Click fa-send Test SMTP Settings to generate a test notification and send it via SMTP using the previously stored settings. Save settings before clicking this button.

Startup/Shutdown Sound

If the firewall hardware has a PC speaker, it will play a sound when startup finishes and again when a shutdown is initiated.

Check Disable the startup/shutdown beep to prevent the firewall from playing these sounds.

Telegram

The notification system supports the Telegram API which can send notifications to desktops and mobile devices, among others.

Note

Using the Telegram API requires a Telegram Bot and its associated API key.

Enable Telegram

When set, the firewall will attempt to send remote notifications using the Telegram API and the settings in this section.

API Key

Required. The Telegram Bot API key the firewall will use to authenticate with the Telegram API server.

Chat ID

The destination for the notifications. This can be a chat ID number for private notifications, or a channel @username for public notifications.

Click fa-save Save at the bottom of the page to store the settings before proceeding.

Click fa-send Test Telegram Settings to generate a test notification and send it using the Telegram API with the previously stored settings. Save settings before clicking this button.

Pushover

The notification system supports the Pushover API which can send notifications to desktops and mobile devices, among others.

Note

Using the Pushover API requires a Pushover account user key and API key (Pushover Registration).

Enable Pushover

When set, the firewall will attempt to send remote notifications using the Pushover API and the settings in this section.

API Key

Required. The Pushover API Key (Pushover Registration) the firewall will use to authenticate with the Pushover API server.

User Key

Required. The User Key (Pushover Registration) of the Pushover account to which the API Key belongs.

Notification Sound

The notification sound that the end user device (Phone, etc) will play when notification messages are sent by the firewall.

See also

For a list of sounds and audio, see the Pushover API Notification Sounds Documentation.

Message Priority

The message priority for firewall notifications.

Note

For more information about the priorities and their meanings, see the Pushover API Priority Documentation.
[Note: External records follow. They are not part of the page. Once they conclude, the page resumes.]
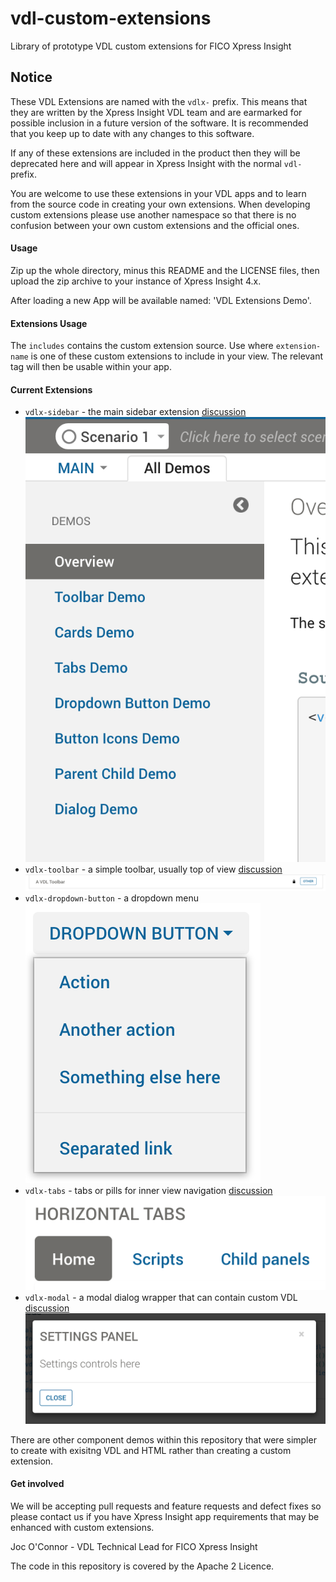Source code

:# vdl-custom-extensions
Library of prototype VDL custom extensions for FICO Xpress Insight

## Notice

These VDL Extensions are named with the <code>vdlx-</code> prefix. 
This means that they are written by the Xpress Insight VDL team and are earmarked for possible inclusion in a future version of the software.
It is recommended that you keep up to date with any changes to this software. 

If any of these extensions are included in the product then they will be deprecated here and will appear in Xpress Insight with the normal <code>vdl-</code> prefix.

You are welcome to use these extensions in your VDL apps and to learn from the source code in creating your own extensions. When developing custom extensions please use another namespace so that there is no confusion between your own custom extensions and the official ones. 

#### Usage
Zip up the whole directory, minus this README and the LICENSE files, then upload the zip archive to your instance of Xpress Insight 4.x.

After loading a new App will be available named: 'VDL Extensions Demo'.

#### Extensions Usage

The <code>includes</code> contains the custom extension source. Use <code><vdl-include src="vdlx-extension-name.vdl"/></code> where <code>extension-name</code> is one of these custom extensions to include in your view. The relevant tag will then be usable within your app. 

#### Current Extensions

* <code>vdlx-sidebar</code> - the main sidebar extension [discussion](client_resources/includes/vdlx-sidebar.md)
![vdlx-sidebar](client_resources/gfx/vdlx-sidebar1.png)
* <code>vdlx-toolbar</code> - a simple toolbar, usually top of view [discussion](./client_resources/includes/vdlx-toolbar.md)
![vdlx-toolbar](client_resources/gfx/vdlx-toolbar1.png)
* <code>vdlx-dropdown-button</code> - a dropdown menu
![vdlx-dropdown-button](client_resources/gfx/vdlx-dropdown-button1.png)
* <code>vdlx-tabs</code> - tabs or pills for inner view navigation [discussion](./client_resources/includes/vdlx-tabs.md)
![vdlx-tabs](client_resources/gfx/vdlx-tabs1.png)
* <code>vdlx-modal</code> - a modal dialog wrapper that can contain custom VDL [discussion](./client_resources/includes/vdlx-modal.md)
![vdlx-modal](client_resources/gfx/vdlx-modal1.png)

There are other component demos within this repository that were simpler to create with exisitng VDL and HTML rather than creating a custom extension. 

#### Get involved

We will be accepting pull requests and feature requests and defect fixes so please contact us if you have Xpress Insight app requirements that may be enhanced with custom extensions.

Joc O'Connor - 
VDL Technical Lead for FICO Xpress Insight

The code in this repository is covered by the Apache 2 Licence.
The following priorities are available:

Normal

Default setting. May trigger sound, vibration, and notification display depending on the user settings and client platform.

Lowest

No sound or vibration, but increases the notification count on some platforms.

Low

No sound or vibration. May trigger a notification display depending on the user settings and client platform.

High

Always play sound and vibrate. Bypasses pre-set quiet hours. Notification display is highlighted in red.

Emergency

Similar to High priority, but the notification is repeated until acknowledged by the user.

Emergency Priority Notification Retry Interval

The amount of time, in seconds, the Pushover servers will send the same notification for Emergency priority notifications until the notification is acknowledged.

This parameter must have a value of at least 30 seconds between retries. Default is 60 seconds (1 minute).

Emergency Priority Notification Expiration

The duration, in seconds, for which Emergency priority notifications will be retried until the notification is acknowledged. Notifications will be resent at intervals determined by the value of Emergency Priority Notification Retry Interval.

This parameter must have a maximum value of at most 10800 seconds (3 hours). Default is 300 seconds (5 minutes).

Click fa-save Save at the bottom of the page to store the settings before proceeding.

Click fa-send Test Pushover Settings to generate a test notification and send it using the Pushover API with the previously stored settings. Save settings before clicking this button.